GARFIELD-AF is an ongoing, observational, worldwide study of adults with recently diagnosed nonvalvular AF.17

Independent ethics committee and hospital-based institutional review board approvals were obtained, as necessary, for the registry protocol. The registry is being conducted in accordance with the principles of the Declaration of Helsinki, local regulatory requirements, and the International Conference on Harmonisation-Good Pharmacoepidemiological and Clinical Practice Guidelines. All patients provided written informed consent to participate. Confidentiality and anonymity of all patients enrolled into this registry are maintained at all times.

Study Population

Men and women aged ≥18 years with nonvalvular AF diagnosed according to standard local procedures within the past 6 weeks and with ≥1 additional factor(s) for stroke as judged by the investigator were eligible for enrollment.17 These risk factors were not prespecified in the protocol nor were they limited to the components of existing risk stratification schemes. Patients with a transient reversible cause of AF and those for whom follow-up to 2 years was unlikely were excluded. Data were collected using an electronic case report form.17 Patient enrollment was consecutive. Patients are being enrolled prospectively into 5 subsequent cohorts, each comprising ≈10 000 patients.17 Cohort 1 included a validation cohort of 5000 patients, enrolled at the same time as the first cohort, to describe the nature and characteristics of care for patients at participating sites before registry initiation; these patients were enrolled retrospectively and were excluded from the present analysis. This article reports only cross-sectional data at baseline.

Study Sites

A 3-step process was used for site selection to ensure proportional representation of the spectrum of care settings in each country. First, the national coordinating investigator identified the care settings, including office-based practice, hospital departments (neurology, cardiology, geriatrics, internal medicine, and emergency), anticoagulation clinics, and general or family practices, they believed most accurately represented the management of AF patients in their country. Second, the contract research organization provided a list (sampling frame) of sites from various database searches that reflected the care settings in the country. Third, the contract research organization contacted a random (ie, lack of selection of sites based on specific criteria rather than using random sampling) sample of sites for each care setting from the list, in accordance with the distribution specified by the national coordinating investigator. Sites that agreed to participate were recruited after a qualification telephone call, and the relevant investigator was required to complete a program providing guidance on patient screening, enrollment, and follow-up in the registry.

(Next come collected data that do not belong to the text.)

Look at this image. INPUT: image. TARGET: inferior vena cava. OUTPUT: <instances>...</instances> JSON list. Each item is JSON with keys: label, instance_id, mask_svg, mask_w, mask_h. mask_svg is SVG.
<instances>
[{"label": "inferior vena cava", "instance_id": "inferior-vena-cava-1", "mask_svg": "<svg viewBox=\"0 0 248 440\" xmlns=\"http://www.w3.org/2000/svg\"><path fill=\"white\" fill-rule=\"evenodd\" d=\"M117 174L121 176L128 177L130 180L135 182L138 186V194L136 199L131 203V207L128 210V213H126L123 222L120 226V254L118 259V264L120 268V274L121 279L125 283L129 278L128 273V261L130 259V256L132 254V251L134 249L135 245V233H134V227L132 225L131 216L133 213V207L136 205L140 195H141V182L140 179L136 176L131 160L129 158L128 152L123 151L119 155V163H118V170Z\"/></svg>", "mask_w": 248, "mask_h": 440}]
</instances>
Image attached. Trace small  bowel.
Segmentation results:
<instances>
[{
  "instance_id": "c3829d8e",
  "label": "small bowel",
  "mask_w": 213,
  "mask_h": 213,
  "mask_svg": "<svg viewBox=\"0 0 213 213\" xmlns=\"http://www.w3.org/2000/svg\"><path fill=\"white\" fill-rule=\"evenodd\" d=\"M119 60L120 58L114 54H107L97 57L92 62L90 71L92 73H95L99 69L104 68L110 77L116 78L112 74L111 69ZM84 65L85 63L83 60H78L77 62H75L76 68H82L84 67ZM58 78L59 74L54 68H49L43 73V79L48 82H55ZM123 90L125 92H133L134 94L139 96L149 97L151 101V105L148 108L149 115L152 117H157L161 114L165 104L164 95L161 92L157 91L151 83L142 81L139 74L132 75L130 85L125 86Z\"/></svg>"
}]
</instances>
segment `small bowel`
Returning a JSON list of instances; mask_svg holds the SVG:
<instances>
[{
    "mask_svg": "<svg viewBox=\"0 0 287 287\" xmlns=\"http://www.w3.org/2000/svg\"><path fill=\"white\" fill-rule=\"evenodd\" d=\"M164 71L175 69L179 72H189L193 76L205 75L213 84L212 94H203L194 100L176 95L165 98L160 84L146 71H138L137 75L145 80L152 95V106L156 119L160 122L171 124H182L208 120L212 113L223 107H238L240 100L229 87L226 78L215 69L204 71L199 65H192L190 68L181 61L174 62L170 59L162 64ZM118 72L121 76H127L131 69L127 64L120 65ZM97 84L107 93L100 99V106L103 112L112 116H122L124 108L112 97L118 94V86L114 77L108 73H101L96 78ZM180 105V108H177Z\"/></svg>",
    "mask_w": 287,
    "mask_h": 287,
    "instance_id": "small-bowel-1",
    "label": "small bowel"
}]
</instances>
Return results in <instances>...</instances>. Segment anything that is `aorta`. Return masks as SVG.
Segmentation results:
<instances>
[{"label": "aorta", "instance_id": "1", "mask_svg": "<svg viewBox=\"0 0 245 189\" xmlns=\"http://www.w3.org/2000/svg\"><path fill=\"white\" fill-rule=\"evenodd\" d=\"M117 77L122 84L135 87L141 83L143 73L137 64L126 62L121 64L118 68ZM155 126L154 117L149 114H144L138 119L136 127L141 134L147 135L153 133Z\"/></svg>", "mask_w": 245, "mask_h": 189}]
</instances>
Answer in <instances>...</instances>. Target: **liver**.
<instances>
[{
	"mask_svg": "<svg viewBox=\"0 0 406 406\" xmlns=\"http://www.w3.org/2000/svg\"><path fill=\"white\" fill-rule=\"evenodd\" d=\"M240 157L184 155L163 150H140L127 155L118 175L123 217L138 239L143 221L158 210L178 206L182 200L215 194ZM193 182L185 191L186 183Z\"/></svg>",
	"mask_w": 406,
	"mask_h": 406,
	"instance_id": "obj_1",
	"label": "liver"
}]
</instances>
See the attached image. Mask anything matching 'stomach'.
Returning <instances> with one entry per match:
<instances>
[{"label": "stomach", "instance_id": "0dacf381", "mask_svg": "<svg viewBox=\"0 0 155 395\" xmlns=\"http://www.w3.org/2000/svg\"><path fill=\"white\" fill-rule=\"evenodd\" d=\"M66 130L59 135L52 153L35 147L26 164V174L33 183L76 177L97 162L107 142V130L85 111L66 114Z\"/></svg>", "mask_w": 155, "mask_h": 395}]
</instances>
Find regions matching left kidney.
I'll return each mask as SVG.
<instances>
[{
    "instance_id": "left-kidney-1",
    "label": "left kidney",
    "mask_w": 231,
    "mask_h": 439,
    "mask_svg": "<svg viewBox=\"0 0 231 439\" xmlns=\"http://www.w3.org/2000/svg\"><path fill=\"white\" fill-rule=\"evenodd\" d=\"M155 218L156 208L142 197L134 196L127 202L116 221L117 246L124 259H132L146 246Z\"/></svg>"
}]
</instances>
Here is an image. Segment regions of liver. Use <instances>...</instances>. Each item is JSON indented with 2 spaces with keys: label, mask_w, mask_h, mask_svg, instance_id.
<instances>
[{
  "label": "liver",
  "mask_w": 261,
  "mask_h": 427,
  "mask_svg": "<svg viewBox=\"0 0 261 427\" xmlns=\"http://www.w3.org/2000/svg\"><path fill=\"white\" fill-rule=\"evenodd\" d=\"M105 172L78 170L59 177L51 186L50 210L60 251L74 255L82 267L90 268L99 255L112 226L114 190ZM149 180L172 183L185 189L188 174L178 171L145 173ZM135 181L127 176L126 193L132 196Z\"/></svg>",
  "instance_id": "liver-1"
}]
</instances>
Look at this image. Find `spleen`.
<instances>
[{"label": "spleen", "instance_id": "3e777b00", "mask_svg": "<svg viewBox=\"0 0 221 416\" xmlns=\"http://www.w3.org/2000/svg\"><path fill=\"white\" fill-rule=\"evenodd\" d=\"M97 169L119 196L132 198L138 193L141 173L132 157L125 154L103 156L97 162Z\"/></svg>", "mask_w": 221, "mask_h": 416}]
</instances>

Registry data were captured by trained data abstractors in electronic case report forms (designed by Dendrite Clinical Systems Ltd, Henley-on-Thames, United Kingdom, which is also responsible for ongoing database program management). Data collection and entry are managed by Quintiles (Durham, NC), which oversees all operational aspects of the program, apart from in the United Kingdom, where the tasks are undertaken by The University of Birmingham Department of Primary Care Clinical Sciences. Submitted data are examined by the coordinating center (Thrombosis Research Institute, London, United Kingdom) to ascertain their completeness and accuracy, and data queries are sent to participating sites. Data for this analysis, extracted on February 3, 2014, were analyzed by a statistician (Gabriele Accetta). The GARFIELD-AF registry uses a combination of techniques for quality control in monitoring of this study: frequent electronic database monitoring of all data entered into the registry database; remote site monitoring by clinical research associates on a monthly, quarterly, or 6-monthly basis depending on the site; on-site monitoring, which includes source document verification as per the monitoring plan; and ongoing monitoring of quality by the Audit Committee (Data Supplement).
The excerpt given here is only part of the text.